[Begin Document passage]
4.25 miles
minnehaha falls and back
0 degrees / feels like -20
Brr. I really bundled up for this one, even busted out the big guns: toe and finger warmers. They worked!
layers: 2 pairs of black running tights, a green base layer shirt, pink jacket with hood, purple jacket zipped up to my chin, black fleece cap with ear flaps, pink and orange buff covering my mouth, 2 pairs of socks — gray, white — with toe warmers in between them, 1 pair of black gloves, 1 pair of pink/red/green mittens, hand warmers, sunglasses
My forehead felt a little cold at the beginning, but mostly I felt warm enough. My legs started to get sore near the end, which I think was because of the cold: not enough blood to my calf/thigh because it was going to my vital organs — I read that somewhere a few years ago.
10+ Things
- a regular! the runner, Santa Claus
- the river, frozen — light brown mixed with white, flat
- the feebee call of the black-capped chickadee
- a few squirrels, scampering
- running straight into the sun: my sharp shadow, so sharp I could see the shadow of my breath
- one biker — brrr
- brittle leaves, scratching on the pavement
- a sharp squeak, almost like a little bunny crying out: trees creaking in the wind
- the falls, near the ledge: half frozen, sounding like the spray hose on a kitchen sink
- the falls, by the overlook: gushing, rushing past the ice, flushing out the bottom
- beep beep beep of a truck backing up, sounding flat and smaller than usual
- the light rail across Hiawatha rushing by — I wondered how cold the commuters were
- almost forgot this one: the wind moving fast through dead leaves on some trees sounded like sizzling heat. I heard it just as the wind was blowing in my face and I felt particularly cold. I imagined it was so cold that it was hot
before my run
I’m in the slow process of reviewing my entries from 2023, a month at a time. Right now, April. On April 18th, I wrote about some ideas from writers/poets that were inspiring my thoughts about an eighth colorblind plate poem on the glitter effect. Paige Lewis and A.R. Ammons and flares and flames and rust. And now I’m thinking about writing one more colorblind plate poem that describes how my own color system works using texture and movement and contrast. It replaces ROYGBIV. Maybe I’ll try and think about it more as I run — when I’m not thinking about how cold I am!
[End Document passage]
▶ _Challenge_
Continue the cold-weather running log from the point where it stops.
[Begin Supplied information]
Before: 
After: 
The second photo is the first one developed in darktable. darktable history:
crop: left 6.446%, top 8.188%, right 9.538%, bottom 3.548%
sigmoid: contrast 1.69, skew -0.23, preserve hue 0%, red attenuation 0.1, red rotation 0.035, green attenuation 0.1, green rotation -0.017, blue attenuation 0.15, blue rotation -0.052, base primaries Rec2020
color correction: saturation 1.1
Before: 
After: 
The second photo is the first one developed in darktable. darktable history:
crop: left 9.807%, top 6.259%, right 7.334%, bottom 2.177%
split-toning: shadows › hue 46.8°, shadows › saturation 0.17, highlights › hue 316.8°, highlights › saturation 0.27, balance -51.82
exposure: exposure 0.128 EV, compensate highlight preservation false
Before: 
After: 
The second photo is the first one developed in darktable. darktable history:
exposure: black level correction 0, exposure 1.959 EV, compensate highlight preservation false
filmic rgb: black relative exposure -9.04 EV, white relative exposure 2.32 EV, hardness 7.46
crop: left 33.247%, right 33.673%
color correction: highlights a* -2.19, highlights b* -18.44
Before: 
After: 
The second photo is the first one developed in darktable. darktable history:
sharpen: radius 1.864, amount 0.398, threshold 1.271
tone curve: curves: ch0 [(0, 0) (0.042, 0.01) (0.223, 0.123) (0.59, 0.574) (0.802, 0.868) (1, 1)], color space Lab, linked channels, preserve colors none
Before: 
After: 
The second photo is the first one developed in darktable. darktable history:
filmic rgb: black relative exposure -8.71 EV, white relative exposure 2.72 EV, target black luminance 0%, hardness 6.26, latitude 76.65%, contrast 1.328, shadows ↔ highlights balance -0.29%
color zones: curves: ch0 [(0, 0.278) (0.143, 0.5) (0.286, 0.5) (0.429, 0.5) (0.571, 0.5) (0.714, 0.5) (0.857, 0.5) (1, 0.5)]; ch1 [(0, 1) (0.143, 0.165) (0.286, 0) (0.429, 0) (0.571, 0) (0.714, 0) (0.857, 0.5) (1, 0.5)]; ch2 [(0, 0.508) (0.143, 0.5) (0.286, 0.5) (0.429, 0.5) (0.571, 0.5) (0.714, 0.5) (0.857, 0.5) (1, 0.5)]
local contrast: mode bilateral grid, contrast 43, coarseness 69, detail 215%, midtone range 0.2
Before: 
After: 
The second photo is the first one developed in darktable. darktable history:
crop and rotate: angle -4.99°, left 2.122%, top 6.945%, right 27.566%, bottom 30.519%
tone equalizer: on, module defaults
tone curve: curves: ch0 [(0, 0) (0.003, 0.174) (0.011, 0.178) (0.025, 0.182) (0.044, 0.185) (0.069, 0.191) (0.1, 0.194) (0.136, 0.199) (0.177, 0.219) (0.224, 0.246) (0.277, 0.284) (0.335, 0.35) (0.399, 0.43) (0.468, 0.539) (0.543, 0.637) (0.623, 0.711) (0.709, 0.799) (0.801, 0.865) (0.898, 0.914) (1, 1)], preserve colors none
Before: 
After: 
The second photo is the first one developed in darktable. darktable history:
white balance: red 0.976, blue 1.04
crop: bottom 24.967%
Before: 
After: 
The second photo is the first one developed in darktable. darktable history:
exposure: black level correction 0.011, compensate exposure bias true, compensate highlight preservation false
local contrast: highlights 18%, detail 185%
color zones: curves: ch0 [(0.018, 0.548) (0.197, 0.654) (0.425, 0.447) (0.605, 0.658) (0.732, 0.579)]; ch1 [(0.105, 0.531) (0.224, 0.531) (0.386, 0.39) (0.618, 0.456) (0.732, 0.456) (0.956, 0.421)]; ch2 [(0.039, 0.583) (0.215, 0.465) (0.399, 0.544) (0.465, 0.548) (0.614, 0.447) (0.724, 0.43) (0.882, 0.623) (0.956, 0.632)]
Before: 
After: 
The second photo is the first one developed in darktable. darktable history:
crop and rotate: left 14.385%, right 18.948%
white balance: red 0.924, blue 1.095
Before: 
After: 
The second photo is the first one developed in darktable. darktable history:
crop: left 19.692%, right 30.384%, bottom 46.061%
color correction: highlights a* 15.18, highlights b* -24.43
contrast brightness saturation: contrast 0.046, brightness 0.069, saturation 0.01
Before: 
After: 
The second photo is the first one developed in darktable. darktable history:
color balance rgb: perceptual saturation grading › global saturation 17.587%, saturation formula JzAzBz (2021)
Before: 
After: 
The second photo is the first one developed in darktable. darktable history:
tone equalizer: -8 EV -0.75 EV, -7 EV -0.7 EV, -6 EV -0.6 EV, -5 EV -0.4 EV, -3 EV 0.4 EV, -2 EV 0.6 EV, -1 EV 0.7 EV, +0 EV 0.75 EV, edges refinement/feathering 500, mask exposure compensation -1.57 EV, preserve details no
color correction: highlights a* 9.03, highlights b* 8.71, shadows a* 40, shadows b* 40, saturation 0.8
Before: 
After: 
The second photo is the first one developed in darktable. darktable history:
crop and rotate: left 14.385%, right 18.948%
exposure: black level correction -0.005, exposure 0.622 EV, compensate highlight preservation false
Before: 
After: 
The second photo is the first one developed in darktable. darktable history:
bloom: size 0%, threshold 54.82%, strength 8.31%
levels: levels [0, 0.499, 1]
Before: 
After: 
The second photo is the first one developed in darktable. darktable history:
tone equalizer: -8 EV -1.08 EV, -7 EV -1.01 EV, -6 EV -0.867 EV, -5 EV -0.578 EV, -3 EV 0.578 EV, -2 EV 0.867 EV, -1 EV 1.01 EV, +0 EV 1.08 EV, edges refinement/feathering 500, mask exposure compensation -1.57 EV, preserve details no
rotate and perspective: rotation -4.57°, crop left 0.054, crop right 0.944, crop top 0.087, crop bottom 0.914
[End Supplied information]
▶ _Written answer_
a process note: Rereading all of my entries for the year and summarizing them takes a long time, but it’s worth it. Not only does it offer useful summaries, but going back and reencountering words/ideas/experiences offers new inspiration or old, half-finished projects (like the colorblind plates). And the laborious process of doing this structured task sometimes opens me up to wandering and remembering and imagining that can lead to new words and new ways in.
task: on my run, try to think about motion and texture
during my run
As predicted, I focused mostly on noticing the cold and the wind — such a cold wind in my face! I do remember thinking that the river was flat and stuck, with no sparkle or motion. I thought about contrast with the shadows. Leaves shaking in the wind. Oh — and I thought about how the small things I notice — the little flashes of movement, sound, texture — accumulate into something bigger. This is part of the conversation I started yesterday about flares versus slow burns and whether or not to dazzle. None of the things I notice Dazzle! in a quick burst, but together they add up to something special. After thinking of this idea, I remember Hannah Emerson’s poem, “Peripheral” and the lines:
Direct looking just is too
much killing of the moment.
Looking oblique littles
the moment into many
helpful moments.
Moment moment moment
moment keep in the moment.
after the run
And now, remembering all of these ideas, I’m suddenly thinking of Emily Dickinson’s poem, “Tell all the truth but tell it slant –”
The truth must dazzle gradually
Or every man be blind —
Yes, dazzle means to be temporarily blinded by light, or overpowered with light. What does this have to do with what I’m working on right now? Not sure.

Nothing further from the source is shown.